Did you ever search for the Easter eggs that your parents hid in the garden? That’s probably the first – and maybe only – experience of treasure hunting that most people have. If you’re the sort of person who enjoys clues and puzzles, then you’re probably into crosswords and suchlike, but without the challenge of a big reward at the end, it’s hardly treasure hunting. Here’s something a little more interesting.
Aureum is set in the ruins of a Roman Villa on a Mediterranean island, in which a hoard of gold is hidden. The game’s distinctly uninteresting interface shows the ten months of the Roman calendar year. There’s a clue for each of those ten months, all of which you must solve before moving on to the next year. There are four years in total; a grand sum of forty clues. What makes Aureum an appealing challenge is that ten people who succeed in solving all forty clues in the game will be sent on an all-expenses-paid holiday to a Mediterranean island some time in the year 2000, and one of those ten will find £20,000 – and keep it.
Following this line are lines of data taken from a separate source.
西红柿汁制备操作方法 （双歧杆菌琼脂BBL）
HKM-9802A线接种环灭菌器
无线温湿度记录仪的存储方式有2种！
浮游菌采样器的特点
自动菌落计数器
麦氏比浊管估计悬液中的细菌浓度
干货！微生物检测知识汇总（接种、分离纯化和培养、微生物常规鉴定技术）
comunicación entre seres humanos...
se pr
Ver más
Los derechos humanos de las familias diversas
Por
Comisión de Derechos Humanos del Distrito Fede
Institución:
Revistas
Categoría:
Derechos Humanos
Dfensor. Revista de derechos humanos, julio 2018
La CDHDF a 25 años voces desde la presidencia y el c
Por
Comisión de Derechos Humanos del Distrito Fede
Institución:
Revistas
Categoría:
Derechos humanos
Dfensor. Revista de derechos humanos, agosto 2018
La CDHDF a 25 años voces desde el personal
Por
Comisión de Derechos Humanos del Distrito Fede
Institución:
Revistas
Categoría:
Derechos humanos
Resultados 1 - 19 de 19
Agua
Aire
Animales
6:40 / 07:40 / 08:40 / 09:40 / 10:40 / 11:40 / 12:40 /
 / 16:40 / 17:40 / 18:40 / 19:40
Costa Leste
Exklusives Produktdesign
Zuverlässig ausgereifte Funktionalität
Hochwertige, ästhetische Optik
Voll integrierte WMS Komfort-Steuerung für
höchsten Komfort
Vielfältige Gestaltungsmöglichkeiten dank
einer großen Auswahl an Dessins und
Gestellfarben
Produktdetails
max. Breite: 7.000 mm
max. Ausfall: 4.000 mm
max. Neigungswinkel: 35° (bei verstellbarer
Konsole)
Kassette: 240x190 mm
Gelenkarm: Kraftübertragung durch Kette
But before you think “Ha, a forty quid investment that’ll net me twenty grand”, think again. This is not an easy game. You may be a whizz at cross-words, Trivial Pursuit and TV quiz programmes, but this is in another league altogether. All the clues are based on pictures, although some of those pictures contain letters, numbers or other symbols. Thinking laterally is essential, as the clues are highly cryptic. For example, see the mushrooms in the screenshot below? Any idea what that means? No, neither have we. Apparently all the answers are contained somewhere in the Encyclopaedia Britannica, just to prove that Attica hasn’t made it all up.
Once you think you’ve solved a clue, you must enter the date, location and type of event in the mosaic that forms part of the game’s interface. If you’ve got them all right, the picture clue will appear cracked and aged. If not, you’ll just have to try again. At least you can attempt the ten clues for each year in any order, although you have to complete an entire year before you can move onto the next.